Life Talk: Are Parents Doing A Disservice To Themselves By Giving In To Nostalgia?
As our kids grow up, most parents focus more on the lack of the little years than the abundance of your present moments with them. Why do this to yourself....?
When my youngest child turned 6, I fell head first into the pool of parental nostalgia. I would then look at my then 9 year old and see how different he was, how his mannerisms were no longer that little boy’s mannerisms….and just like that my eyes would swell up with tears.
I would go down to our basement and see their old strollers covered in dust, and I would be in awe at how fast time had passed by.

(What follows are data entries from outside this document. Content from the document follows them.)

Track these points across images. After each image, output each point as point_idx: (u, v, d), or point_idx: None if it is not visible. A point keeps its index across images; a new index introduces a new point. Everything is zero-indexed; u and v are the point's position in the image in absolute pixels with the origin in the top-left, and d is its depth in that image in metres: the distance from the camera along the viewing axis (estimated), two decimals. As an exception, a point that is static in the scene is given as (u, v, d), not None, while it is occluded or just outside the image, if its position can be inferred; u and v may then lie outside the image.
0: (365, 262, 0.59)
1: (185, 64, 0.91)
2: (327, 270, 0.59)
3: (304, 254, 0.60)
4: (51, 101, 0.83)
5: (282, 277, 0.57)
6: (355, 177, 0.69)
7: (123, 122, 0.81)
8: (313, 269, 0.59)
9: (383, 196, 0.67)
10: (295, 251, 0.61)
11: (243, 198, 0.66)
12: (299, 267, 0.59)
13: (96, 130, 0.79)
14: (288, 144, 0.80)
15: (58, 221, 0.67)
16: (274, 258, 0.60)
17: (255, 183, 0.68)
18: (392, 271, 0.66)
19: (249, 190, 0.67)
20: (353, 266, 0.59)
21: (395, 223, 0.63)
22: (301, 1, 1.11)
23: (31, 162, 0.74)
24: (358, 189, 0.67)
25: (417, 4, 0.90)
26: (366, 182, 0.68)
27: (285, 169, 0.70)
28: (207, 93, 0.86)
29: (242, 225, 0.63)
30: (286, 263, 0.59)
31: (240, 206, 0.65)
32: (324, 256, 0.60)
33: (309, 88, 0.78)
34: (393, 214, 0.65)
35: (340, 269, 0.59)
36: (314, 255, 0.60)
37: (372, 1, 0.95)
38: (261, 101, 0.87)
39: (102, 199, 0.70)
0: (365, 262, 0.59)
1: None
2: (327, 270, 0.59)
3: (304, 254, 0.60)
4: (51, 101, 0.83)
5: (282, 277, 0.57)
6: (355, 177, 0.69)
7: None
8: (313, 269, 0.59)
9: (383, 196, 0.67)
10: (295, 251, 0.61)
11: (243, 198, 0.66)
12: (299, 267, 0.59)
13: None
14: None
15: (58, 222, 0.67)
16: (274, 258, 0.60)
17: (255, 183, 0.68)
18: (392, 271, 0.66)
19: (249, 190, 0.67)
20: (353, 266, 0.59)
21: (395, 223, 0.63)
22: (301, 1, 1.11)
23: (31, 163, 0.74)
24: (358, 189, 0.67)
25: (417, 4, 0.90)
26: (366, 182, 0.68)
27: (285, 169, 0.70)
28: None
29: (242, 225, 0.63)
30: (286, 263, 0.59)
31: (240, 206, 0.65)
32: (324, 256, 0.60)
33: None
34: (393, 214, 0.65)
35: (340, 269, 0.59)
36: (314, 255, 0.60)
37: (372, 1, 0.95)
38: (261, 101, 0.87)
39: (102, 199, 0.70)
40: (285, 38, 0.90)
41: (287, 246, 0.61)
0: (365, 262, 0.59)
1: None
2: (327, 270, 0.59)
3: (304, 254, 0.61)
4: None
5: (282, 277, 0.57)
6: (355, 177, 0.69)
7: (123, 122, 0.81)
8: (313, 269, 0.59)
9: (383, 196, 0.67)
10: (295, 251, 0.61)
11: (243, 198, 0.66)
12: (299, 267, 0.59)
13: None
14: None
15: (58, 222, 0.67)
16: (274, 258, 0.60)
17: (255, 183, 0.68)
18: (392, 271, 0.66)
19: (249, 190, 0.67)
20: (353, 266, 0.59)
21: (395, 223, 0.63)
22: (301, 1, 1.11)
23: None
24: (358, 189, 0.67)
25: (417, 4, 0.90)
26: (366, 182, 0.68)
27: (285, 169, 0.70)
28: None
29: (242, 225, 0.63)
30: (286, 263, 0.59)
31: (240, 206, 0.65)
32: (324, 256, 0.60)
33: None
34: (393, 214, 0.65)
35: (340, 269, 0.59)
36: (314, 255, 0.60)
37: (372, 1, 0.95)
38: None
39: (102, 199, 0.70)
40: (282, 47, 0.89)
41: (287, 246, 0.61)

I would look at all their toddler and early year toys they once couldn’t leave the house with, or stuffed animals they would cuddle with at night…so much sweetness and innocence that once made my heart so incredibly full. Then I would snap back to my reality - my little boys are not so little anymore.

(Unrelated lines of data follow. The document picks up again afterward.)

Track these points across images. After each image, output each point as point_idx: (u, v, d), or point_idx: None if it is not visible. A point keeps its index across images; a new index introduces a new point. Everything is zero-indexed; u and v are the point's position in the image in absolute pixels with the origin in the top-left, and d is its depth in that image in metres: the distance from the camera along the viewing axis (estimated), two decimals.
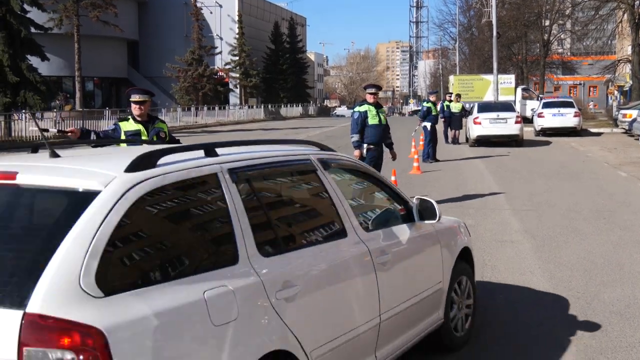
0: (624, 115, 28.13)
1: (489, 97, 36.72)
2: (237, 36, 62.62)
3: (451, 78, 44.87)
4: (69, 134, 6.18)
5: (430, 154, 17.20)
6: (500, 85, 35.95)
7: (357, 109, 9.68)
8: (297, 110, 69.48)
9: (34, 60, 30.11)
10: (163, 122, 6.74)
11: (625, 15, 34.97)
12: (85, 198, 2.47)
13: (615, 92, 49.28)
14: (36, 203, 2.75)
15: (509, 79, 41.01)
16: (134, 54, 65.13)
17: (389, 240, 3.86)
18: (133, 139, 6.14)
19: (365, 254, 3.55)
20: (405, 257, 3.97)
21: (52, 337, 2.15)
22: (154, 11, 64.65)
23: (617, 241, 7.68)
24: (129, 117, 6.52)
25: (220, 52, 60.99)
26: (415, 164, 14.95)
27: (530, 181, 13.36)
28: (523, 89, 39.12)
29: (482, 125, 22.08)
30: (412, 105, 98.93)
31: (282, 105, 66.51)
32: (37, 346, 2.14)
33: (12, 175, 2.64)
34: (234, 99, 63.52)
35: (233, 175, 2.99)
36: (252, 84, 62.95)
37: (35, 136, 26.96)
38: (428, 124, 17.51)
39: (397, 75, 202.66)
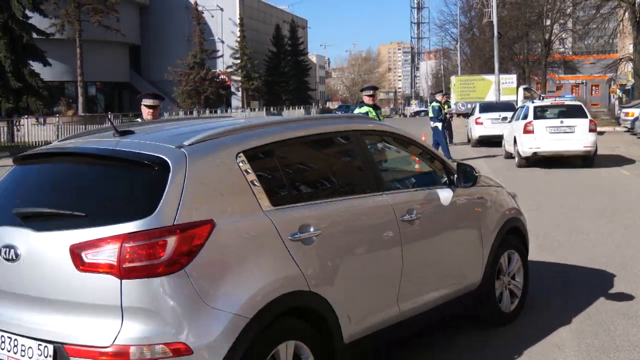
0: (626, 114, 28.10)
1: (490, 97, 36.73)
2: (238, 39, 62.72)
3: (453, 78, 44.89)
4: None
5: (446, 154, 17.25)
6: (501, 85, 35.97)
7: (357, 110, 9.78)
8: (299, 112, 69.46)
9: (36, 66, 30.23)
10: None
11: (627, 13, 34.93)
12: None
13: (618, 91, 49.19)
14: None
15: (511, 79, 41.03)
16: (136, 58, 65.27)
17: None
18: None
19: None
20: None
21: None
22: (156, 15, 64.78)
23: (619, 240, 7.68)
24: (138, 120, 6.66)
25: (222, 55, 61.11)
26: (417, 166, 14.99)
27: (531, 180, 13.36)
28: (525, 89, 39.08)
29: (484, 125, 22.10)
30: (414, 106, 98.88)
31: (284, 108, 66.57)
32: None
33: None
34: (236, 102, 63.62)
35: None
36: (254, 86, 63.03)
37: (39, 141, 27.05)
38: (439, 124, 17.47)
39: (399, 76, 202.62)
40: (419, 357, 4.44)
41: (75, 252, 2.85)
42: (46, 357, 2.91)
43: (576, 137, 14.97)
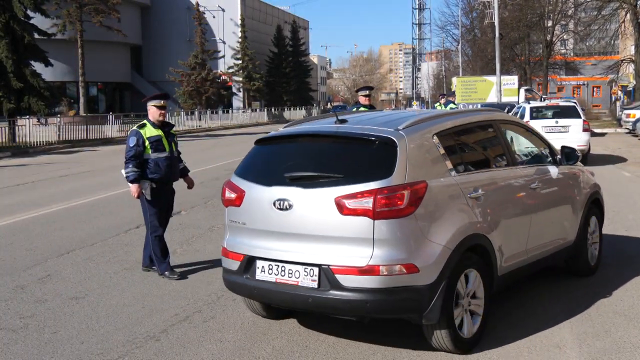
0: (628, 115, 28.10)
1: (492, 98, 36.70)
2: (239, 40, 62.77)
3: (454, 79, 44.89)
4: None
5: None
6: (503, 86, 35.91)
7: (355, 111, 9.63)
8: (301, 113, 69.49)
9: (37, 66, 30.20)
10: (173, 126, 6.85)
11: (628, 15, 34.89)
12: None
13: (619, 92, 49.16)
14: None
15: (512, 80, 40.95)
16: (138, 59, 65.34)
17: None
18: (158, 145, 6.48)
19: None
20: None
21: None
22: (157, 16, 64.85)
23: (622, 240, 7.67)
24: (145, 122, 6.51)
25: (223, 56, 61.14)
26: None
27: None
28: (526, 90, 39.01)
29: None
30: (415, 107, 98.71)
31: (286, 108, 66.58)
32: None
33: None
34: (237, 102, 63.63)
35: None
36: (255, 87, 63.04)
37: (41, 141, 27.06)
38: None
39: (400, 77, 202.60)
40: (417, 355, 4.44)
41: (339, 202, 4.16)
42: (312, 276, 4.24)
43: (570, 136, 15.77)
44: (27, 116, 28.21)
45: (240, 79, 62.82)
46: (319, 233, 4.23)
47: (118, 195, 12.34)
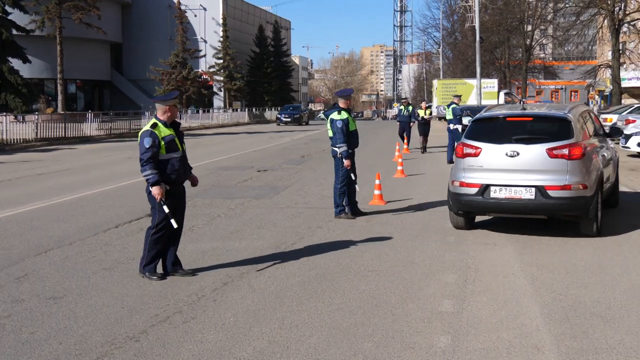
0: (605, 120, 28.48)
1: (472, 101, 37.05)
2: (221, 39, 62.48)
3: (435, 82, 45.18)
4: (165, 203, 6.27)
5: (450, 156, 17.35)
6: (483, 89, 36.27)
7: (338, 117, 9.43)
8: None
9: (15, 63, 29.81)
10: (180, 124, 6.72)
11: (606, 21, 35.40)
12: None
13: (596, 97, 49.86)
14: None
15: (492, 83, 41.39)
16: (118, 57, 64.71)
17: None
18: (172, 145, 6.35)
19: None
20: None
21: None
22: (138, 14, 64.30)
23: (598, 244, 7.78)
24: (155, 122, 6.29)
25: (205, 55, 60.80)
26: (400, 168, 14.97)
27: None
28: (505, 93, 39.48)
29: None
30: (396, 109, 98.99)
31: (267, 109, 66.41)
32: None
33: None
34: (218, 102, 63.32)
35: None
36: (236, 87, 62.82)
37: (18, 139, 26.68)
38: (459, 126, 17.57)
39: (382, 79, 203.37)
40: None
41: (548, 151, 7.78)
42: (530, 193, 7.76)
43: None
44: (4, 113, 27.80)
45: (222, 78, 62.54)
46: (535, 168, 7.77)
47: (96, 194, 12.22)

For the next few years after that, I walked around with an immense feeling of lack in my heart and in my soul. I would be in the kitchen cutting veggies, staring at my almost pre-teen son, and my other big boy, and there go the tears again.
Slowly but surely, my boys would request to take down certain decorations that were in their rooms since their baby and toddler days. As I would be taking these things off of walls or shelves, I would remember with complete detail what I was wearing when I purchased these things, how excited I was, how alive I felt, how I felt that my heart was full and secure with all the joy and love it could ever want and need. And now, I was grabbing these symbolic things of a very different time, and storing them away in a dark and lonely basement.
Then I started noticing my husband was also starting to feel the same way I was feeling about our boys growing up. I would notice him scrolling through pictures and videos of them when they were really little. Sometimes he would watch a video, and then show me as I sat next to him in bed and ask, “remember this”? I wouldn’t know if I wanted him to show me because it would just make me so sad that I no longer had those versions of my little boys. Of course I remembered, but it hurt to watch.
Once my oldest turned 10, I started bonding with him in a different way. It was a more mature, but still very sweet and pure bond. We started having conversations that were more real, deep, and very meaningful. It was then I started realizing that in order to stop feeling this nostalgia that had been drowning me for a few years, I would have to lean in more towards what I gain from having older children.
You see, I was living in a cluster of lack daily. I would focus on what I no longer had, and what I no longer could experience. It may have been a drawn out “goodbye” to that phase of my life as a mother, but regardless I was too attached on my lack vs. my gains, my new blessings. More importantly, I had been extremely detached from my present.
I had been partially missing out on the present moments with my growing kids, because I was too consumed being nostalgic about their little years. I was missing the current moments with them because I was stuck in the past, and I didn’t know how to let go. But, it’s not that you’re letting go….it’s growing up as a parent. Just like our children must grow up, we also have to grow up. It’s just that our “growing up” is a little different — it’s evolving as human beings.
Evolving your soul is no easy task. But, it can happen seamlessly if we make sure to consistently be grounded and present. Want to make it even more seamless? Always be in gratitude — which means, count your blessings. Being in gratitude may take a bit more effort as our human nature tends to grasp onto what is going wrong in our lives, and what we wish we’d have, but don’t. You’ll have to train your brain for this one, but it’s not impossible. Overall, it’s about putting in that self development work.
I look back on my journey with daily nostalgia over my kids stepping out of their little years, and while it makes me sad to think about, it was necessary. It wasn’t something bad, it was just a right of passage. It was a time where I had no choice but to process and digest the end of one phase, and the exciting start to a new one. I just didn’t digest it easily because my soul wasn’t evolved enough, so the speed of stepping into a new phase with my kids was not in sync with my slow moving soul evolvement. But, eventually both became in sync, and now I can appreciate my children in their present moments, as well as enjoy being their mother during their older years.
So, if you are in this nostalgic era as a parent, make an effort to pull away from it little by little, and divert yourself to the NOW. What lights you up about your kids in this now moment? Focus on that. What meaningful things do your kids do with, or for you NOW? Focus on that. Appreciate all of that, and sit with it. That’s beautiful.
If you remain in parental nostalgia it will only suck you in more, until you’ve lost yourself completely. Our kids don’t deserve that. They deserve the best version of YOU. They deserve your complete presence. I promise life will be sweeter for them, and you once you leave the past in the past. Always be grateful for their little years, but it’s no longer your present. Your present is a gift, welcome it, indulge in it, and all else will follow.